The lab will include space for students to conference with investors, a studio for them to work and a large meeting room for speakers. Bruce Bachenheimer, the director of the lab and a professor at Lubin, says he plans to reach out to some of the thousand-plus Pace-area alums who self identify as entrepreneurs to be potential guests.
 
“This will be very student focused,” Mr. Bachenheimer said. “It’s important for me to see how the students are using the lab and what is providing them with the most value.”
 
In fact, Mr. Bachenheimer says he has seen an increase in student interest in entrepreneurship in recent years. He blames this on the economy and the high unemployment rate. Students see creating their own companies as a safer route.
 
“They also want to make something meaningful and create something,” he said.
 
Part of the inspiration for this lab stemmed from competitions at other schools like Stanford University and Massachusetts Institute of Technology. Locally, New York University launched its Innovation Venture Fund in 2010. This group offers seed money for startups built at the university. In November, the organization helped organize an Entrepreneurs Festival for its students.
 
NYU also partnered with Columbia University to organize hackNY, an group that aims to connect tech-minded students with startups. Columbia has its own lab, Columbia Technology Ventures, which launches about a dozen startups per year.
 
Pace will be hosting a ribbon-cutting event Thursday evening at the lab to mark its official launch. In addition to members of the Pace community, speakers for the reception include Gurbaksh Chahal, the founder, chairman and CEO of online advertising network RadiumOne, and Robert Walsh, the commissioner at the city’s Department of Small Business Services.

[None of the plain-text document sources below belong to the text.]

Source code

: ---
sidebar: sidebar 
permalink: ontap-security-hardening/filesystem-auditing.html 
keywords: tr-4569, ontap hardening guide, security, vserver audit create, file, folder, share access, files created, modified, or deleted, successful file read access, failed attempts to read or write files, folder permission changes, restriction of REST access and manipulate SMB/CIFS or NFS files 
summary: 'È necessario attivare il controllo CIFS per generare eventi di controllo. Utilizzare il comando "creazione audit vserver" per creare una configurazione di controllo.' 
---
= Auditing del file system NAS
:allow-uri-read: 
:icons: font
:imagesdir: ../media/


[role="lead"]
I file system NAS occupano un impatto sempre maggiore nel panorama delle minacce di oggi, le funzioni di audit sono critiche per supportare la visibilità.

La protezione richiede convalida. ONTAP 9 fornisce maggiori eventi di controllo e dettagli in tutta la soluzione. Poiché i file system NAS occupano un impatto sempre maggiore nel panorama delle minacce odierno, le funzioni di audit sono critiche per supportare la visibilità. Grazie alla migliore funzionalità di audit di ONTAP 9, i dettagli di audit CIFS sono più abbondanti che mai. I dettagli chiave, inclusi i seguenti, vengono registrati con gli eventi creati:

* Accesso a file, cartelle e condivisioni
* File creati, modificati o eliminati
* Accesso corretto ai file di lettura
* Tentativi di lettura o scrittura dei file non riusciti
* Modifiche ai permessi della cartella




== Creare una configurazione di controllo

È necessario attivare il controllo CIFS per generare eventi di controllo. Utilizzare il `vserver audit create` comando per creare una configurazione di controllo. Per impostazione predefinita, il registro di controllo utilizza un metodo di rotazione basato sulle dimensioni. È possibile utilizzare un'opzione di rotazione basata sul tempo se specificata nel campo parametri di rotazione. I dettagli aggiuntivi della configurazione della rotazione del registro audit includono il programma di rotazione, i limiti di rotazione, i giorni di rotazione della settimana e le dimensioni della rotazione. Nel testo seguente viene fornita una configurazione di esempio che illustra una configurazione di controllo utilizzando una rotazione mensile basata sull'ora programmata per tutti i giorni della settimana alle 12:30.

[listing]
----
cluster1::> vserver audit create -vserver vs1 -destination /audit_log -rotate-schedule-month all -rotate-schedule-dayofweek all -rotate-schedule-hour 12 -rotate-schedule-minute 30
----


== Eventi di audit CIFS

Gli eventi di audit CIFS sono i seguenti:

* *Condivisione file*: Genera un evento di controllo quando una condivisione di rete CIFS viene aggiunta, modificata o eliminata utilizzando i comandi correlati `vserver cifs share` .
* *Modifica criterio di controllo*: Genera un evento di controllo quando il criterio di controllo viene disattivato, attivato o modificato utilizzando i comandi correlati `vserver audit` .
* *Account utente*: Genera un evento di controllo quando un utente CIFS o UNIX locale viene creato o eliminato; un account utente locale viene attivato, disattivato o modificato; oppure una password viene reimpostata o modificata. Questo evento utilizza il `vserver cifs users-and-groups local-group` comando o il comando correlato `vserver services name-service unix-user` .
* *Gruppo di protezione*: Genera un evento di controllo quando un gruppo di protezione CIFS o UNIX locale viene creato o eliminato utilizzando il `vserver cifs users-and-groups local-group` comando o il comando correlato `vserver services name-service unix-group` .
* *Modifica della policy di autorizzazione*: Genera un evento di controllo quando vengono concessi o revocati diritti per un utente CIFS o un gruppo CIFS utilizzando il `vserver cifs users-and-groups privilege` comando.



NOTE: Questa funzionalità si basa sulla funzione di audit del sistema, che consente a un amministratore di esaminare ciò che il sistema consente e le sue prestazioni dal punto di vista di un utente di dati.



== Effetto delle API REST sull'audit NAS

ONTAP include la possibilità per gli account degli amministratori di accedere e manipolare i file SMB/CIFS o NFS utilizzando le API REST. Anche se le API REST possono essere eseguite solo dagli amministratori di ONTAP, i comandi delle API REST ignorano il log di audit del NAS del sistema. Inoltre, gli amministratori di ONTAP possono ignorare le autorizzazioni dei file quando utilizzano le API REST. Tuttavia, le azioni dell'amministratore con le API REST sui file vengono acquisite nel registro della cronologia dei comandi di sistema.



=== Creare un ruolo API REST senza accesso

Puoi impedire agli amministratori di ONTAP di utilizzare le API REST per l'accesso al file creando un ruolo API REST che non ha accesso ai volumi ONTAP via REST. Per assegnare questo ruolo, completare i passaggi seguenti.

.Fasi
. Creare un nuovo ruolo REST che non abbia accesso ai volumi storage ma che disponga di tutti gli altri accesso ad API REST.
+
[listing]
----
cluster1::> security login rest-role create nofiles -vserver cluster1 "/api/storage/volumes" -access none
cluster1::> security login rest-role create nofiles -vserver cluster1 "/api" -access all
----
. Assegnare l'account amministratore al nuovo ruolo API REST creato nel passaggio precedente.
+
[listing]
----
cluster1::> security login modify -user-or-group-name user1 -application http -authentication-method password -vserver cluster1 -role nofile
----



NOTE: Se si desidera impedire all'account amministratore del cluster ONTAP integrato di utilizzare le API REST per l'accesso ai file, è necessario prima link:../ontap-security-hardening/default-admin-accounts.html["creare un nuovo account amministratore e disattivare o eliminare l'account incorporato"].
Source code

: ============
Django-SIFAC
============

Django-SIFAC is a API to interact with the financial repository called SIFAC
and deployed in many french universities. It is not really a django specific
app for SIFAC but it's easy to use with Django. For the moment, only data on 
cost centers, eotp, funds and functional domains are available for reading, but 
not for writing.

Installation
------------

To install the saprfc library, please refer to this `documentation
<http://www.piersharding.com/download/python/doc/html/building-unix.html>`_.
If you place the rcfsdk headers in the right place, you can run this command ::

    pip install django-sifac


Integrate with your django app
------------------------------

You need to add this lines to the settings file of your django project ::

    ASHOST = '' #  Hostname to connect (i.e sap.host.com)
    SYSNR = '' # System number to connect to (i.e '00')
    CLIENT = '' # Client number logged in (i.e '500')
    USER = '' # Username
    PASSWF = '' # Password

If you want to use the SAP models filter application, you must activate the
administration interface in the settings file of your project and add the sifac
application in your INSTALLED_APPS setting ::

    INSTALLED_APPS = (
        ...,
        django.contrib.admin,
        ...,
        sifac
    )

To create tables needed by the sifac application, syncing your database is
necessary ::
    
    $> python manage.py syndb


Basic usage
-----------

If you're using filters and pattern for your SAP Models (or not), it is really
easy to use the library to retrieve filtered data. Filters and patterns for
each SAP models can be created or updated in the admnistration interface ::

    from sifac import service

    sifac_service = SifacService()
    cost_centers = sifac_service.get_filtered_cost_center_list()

New York Daily News: “Your Money: Bouncing back. Laid-off NYers get fresh start wth home businesses”

While hiring seems to be picking up again, the financial meltdown that began in 2008 resulted in a surge of home-based businesses as millions of laid-off workers scrambled to find a way to pay their bills.

In 2009, 18.4 million Americans worked at home, an increase from 16.5 million the previous year.  A little over half of all small U.S. businesses are based out of people’s homes, according to the latest Census Bureau data available.

But before would be self-employed moguls get started, they need to look realistically at what they’re hoping to accomplish, Bruce Bachenheimer, a professor of management and Director of Entrepreneurship at Pace University (pictured), advised Fran Golden of the New York Daily News

“Do you have a real strategy?  A lot of people in this bad economy see home-based as a way to be employed, fill a gap on the resume or whatever,” Bachenheimer said. “But it’s not as easy as it appears.”

To start a home-based business, Professor Bachenheimer gave New York Daily News readers the following EXPERT ADVICE:

  • SET REALISTIC GOALS:  To launch a business does take capital, time and money, and always twice as much as you think.
  • FIND A MENTOR: Talk to people who have started home-based businesses, join entrepreneur and small business groups, and get feedback about start-ups. Smart entrepeneurs surround themselves with even smarter experts.     
  • THINK SALES: A lot of people have a romantic vision that working at home means making your own hours and making money.  But the reality is, no matter what you’re offering , you need someone to buy it.  Entrepreneurs are optimistic by nature, but don’t confuse passion and stubborness.  You need someone to actually open up their wallet and want. 
  • BE HONEST WITH YOURSELF.  Not everyone is cut out to be an entrepreneur.  The best are risk-takers confident in themselves and their ideas.